[[ DATA RECORDS open ]]

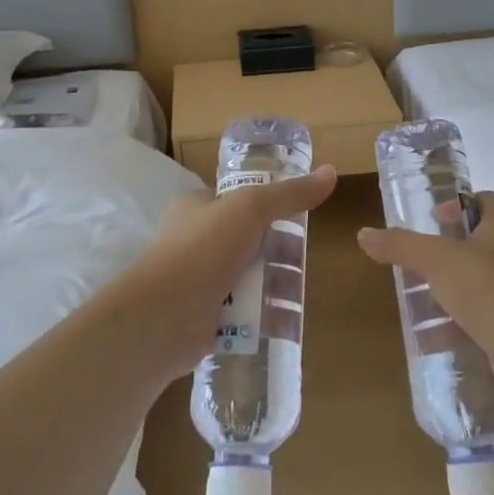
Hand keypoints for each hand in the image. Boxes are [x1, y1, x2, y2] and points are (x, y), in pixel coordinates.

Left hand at [112, 165, 337, 377]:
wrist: (163, 316)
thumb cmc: (203, 249)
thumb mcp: (250, 208)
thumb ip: (289, 194)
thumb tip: (330, 172)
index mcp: (197, 208)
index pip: (238, 201)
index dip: (268, 206)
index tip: (299, 218)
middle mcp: (195, 242)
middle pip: (248, 242)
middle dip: (277, 252)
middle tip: (304, 262)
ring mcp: (199, 281)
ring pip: (248, 279)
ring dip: (273, 287)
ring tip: (300, 295)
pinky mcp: (205, 318)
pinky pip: (242, 313)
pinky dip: (263, 317)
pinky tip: (287, 323)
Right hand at [356, 192, 493, 408]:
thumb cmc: (490, 290)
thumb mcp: (437, 260)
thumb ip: (401, 245)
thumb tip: (364, 234)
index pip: (483, 200)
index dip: (456, 205)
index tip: (431, 221)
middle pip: (476, 242)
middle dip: (442, 254)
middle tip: (414, 263)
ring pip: (476, 282)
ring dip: (445, 291)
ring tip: (415, 301)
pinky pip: (480, 316)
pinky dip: (456, 324)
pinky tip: (430, 338)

[[ DATA RECORDS closed ]]

_BRIEF_
Check each line above for the string "hand" and copy those that have it.

_WRITTEN SOLUTION_
Hand keypoints for each hand in the image. Boxes are [x1, y1, x2, y2] and points are (x, y), in pixel coordinates.
Left hand at [112, 165, 337, 377]:
Right hand at [356, 192, 493, 408]:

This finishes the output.